**What you will do**
The answer should match the records character for character.

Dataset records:

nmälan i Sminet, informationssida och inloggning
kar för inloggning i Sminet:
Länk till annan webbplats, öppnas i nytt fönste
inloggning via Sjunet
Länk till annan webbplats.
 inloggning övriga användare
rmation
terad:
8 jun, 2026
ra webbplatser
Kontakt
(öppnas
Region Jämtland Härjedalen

**Exercise answer**
nmälan i Sminet, informationssida och inloggning
kar för inloggning i Sminet:
Länk till annan webbplats, öppnas i nytt fönste
inloggning via Sjunet
Länk till annan webbplats.
 inloggning övriga användare
rmation
terad:
8 jun, 2026
ra webbplatser
Kontakt
(öppnas
Region Jämtland Härjedalen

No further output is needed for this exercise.